According to the Apache Software Foundation, the Hadoop project
“…develops open-source software for reliable, scalable, distributed computing. The Apache Hadoop software library is a framework that allows for the distributed processing of large data sets across clusters of computers using simple programming models.”
Hadoop was created by Doug Cutting and Mike Cafarella and adopted by Apache, and is supported by a global community of contributors and users. Part of Hadoop’s appeal is that it offers a means of storing and processing very large amounts of data more cost-effectively than traditional databases or data warehouses. But also, Hadoop’s lack of inherent structure enables organizations to quickly and flexibly incorporate new data without a master plan. Data can be simply “dumped” into Hadoop for later structuring and analysis.

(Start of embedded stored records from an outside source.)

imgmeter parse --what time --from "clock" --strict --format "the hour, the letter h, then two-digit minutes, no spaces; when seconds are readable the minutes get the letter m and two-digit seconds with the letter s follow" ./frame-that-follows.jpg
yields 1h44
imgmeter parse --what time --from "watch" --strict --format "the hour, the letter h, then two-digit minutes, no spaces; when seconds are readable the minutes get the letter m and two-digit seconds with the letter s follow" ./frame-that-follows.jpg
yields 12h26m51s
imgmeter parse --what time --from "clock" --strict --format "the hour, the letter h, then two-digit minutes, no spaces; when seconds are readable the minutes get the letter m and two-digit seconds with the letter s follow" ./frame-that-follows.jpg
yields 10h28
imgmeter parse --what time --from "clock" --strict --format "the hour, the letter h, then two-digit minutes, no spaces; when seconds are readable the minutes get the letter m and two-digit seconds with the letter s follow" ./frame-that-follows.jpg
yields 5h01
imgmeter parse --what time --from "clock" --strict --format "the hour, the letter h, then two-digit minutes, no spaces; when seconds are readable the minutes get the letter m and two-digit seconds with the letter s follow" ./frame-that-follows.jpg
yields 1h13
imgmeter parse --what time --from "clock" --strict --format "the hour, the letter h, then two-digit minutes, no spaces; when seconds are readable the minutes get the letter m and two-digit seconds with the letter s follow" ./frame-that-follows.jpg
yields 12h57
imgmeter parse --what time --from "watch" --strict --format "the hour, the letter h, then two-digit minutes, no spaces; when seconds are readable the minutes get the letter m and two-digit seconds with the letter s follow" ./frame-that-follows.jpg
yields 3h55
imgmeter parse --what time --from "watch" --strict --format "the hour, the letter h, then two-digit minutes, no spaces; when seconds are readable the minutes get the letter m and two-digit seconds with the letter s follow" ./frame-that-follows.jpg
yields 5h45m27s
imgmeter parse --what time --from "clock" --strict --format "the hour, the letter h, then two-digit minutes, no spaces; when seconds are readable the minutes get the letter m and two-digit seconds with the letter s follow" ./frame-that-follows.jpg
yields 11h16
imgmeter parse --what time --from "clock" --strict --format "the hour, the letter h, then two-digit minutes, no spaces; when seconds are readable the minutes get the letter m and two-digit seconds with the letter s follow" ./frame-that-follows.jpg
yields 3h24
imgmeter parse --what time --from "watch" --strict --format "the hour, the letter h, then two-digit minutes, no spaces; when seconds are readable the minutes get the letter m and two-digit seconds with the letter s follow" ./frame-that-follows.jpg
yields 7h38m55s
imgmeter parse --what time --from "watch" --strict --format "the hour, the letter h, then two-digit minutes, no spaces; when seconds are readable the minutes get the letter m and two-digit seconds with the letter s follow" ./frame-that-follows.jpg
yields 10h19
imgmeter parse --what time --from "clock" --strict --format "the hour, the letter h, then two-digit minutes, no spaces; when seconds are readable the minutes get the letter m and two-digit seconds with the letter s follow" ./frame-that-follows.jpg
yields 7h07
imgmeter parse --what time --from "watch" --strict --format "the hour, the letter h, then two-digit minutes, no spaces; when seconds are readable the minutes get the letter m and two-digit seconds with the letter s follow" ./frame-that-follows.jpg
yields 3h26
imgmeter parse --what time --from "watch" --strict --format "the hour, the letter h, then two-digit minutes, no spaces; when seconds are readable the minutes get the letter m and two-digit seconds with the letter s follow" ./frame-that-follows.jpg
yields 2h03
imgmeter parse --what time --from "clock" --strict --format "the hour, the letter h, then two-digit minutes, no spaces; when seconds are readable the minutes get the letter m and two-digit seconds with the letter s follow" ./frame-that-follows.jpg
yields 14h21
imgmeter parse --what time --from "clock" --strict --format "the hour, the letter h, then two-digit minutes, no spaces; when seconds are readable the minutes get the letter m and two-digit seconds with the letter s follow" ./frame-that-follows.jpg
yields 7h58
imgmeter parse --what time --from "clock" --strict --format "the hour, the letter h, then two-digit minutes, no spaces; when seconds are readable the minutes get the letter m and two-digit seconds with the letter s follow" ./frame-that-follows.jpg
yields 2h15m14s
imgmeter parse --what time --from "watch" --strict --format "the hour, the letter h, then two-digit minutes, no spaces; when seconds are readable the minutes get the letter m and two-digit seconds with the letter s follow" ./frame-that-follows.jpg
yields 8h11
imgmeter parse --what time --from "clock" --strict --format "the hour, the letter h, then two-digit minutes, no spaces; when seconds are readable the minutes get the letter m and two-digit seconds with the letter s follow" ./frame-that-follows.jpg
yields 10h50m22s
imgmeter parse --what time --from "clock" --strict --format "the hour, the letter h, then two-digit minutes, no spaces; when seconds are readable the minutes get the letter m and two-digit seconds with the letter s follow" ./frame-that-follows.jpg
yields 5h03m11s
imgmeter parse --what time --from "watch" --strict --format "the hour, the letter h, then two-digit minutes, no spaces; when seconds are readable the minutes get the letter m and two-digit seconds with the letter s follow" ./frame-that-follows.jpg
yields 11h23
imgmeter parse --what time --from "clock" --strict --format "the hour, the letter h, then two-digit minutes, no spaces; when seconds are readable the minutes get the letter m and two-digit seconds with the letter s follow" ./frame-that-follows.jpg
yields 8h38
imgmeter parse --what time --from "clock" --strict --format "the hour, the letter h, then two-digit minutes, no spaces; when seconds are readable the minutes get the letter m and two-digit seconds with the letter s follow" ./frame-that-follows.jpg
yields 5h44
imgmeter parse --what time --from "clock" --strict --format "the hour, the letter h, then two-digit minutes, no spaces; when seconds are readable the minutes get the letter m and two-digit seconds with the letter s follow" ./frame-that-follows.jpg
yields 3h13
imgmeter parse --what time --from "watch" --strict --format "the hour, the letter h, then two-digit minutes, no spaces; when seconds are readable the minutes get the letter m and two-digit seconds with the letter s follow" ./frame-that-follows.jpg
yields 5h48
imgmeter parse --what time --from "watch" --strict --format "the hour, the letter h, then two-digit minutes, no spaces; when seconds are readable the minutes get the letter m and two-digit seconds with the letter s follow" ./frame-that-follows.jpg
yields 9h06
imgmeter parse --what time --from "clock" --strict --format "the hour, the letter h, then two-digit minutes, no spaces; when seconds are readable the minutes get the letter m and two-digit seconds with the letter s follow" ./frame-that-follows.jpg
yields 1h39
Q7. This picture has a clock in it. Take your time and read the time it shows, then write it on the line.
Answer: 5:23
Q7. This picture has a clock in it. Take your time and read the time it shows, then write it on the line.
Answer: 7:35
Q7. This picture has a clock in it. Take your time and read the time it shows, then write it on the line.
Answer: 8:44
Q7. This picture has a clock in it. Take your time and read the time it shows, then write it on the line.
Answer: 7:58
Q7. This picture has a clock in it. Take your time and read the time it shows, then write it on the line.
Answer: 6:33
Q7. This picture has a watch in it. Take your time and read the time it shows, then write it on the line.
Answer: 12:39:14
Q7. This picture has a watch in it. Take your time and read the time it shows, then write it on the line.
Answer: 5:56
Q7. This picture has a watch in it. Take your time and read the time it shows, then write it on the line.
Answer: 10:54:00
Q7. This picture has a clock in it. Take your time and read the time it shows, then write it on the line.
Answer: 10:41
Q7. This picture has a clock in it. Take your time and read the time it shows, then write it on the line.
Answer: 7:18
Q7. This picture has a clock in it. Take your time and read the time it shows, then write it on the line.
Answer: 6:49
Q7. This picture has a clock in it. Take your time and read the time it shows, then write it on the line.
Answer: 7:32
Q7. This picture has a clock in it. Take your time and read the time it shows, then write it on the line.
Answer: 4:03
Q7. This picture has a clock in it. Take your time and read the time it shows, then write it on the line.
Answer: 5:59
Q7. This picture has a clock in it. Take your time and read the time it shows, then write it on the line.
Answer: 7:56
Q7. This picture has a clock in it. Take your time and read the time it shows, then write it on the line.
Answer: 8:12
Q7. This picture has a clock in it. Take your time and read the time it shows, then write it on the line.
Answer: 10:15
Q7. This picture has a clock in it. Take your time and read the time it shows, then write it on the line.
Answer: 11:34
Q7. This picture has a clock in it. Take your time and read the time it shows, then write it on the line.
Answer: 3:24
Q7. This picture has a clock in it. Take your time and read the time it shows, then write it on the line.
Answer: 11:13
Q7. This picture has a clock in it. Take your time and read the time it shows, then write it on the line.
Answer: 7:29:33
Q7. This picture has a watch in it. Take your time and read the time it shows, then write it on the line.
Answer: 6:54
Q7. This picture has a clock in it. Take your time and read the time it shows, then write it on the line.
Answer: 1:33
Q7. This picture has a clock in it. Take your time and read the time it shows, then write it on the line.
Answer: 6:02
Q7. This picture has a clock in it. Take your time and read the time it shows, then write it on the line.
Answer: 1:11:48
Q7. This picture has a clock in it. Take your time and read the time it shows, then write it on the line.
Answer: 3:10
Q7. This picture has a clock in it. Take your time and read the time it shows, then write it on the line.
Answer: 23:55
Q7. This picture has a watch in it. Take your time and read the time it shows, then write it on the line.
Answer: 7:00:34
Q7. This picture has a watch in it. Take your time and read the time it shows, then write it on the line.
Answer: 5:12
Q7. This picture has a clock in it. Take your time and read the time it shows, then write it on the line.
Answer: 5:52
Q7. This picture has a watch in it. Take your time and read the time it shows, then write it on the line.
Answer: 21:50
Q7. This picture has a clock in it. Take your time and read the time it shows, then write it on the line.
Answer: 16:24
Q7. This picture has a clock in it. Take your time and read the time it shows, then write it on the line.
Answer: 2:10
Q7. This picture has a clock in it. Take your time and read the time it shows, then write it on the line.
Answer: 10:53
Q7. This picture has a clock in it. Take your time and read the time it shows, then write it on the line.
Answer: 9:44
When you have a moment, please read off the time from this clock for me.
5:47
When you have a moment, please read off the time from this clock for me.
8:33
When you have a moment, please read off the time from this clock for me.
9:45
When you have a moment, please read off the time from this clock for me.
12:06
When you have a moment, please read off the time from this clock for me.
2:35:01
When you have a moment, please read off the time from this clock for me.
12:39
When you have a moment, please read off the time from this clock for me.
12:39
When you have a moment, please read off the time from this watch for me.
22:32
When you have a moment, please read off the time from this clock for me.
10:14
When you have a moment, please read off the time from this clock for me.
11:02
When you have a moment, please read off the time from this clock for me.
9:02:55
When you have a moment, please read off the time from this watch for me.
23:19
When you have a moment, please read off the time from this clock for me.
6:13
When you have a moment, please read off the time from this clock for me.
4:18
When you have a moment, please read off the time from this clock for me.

In contrast, traditional databases require careful planning and documentation before the first record can be loaded. Initial releases of Hadoop, starting in 2007, required users to rely heavily on MapReduce, a coding-intensive programming model for managing and manipulating data. Hadoop version 2.0, released in 2013, introduced the YARN architecture, short for “Yet Another Resource Negotiator.” Apache described it as “a general-purpose, distributed, application management framework that supersedes the classic Apache Hadoop MapReduce framework for processing data in Hadoop clusters.” YARN allows applications to run directly in Hadoop, bypassing MapReduce.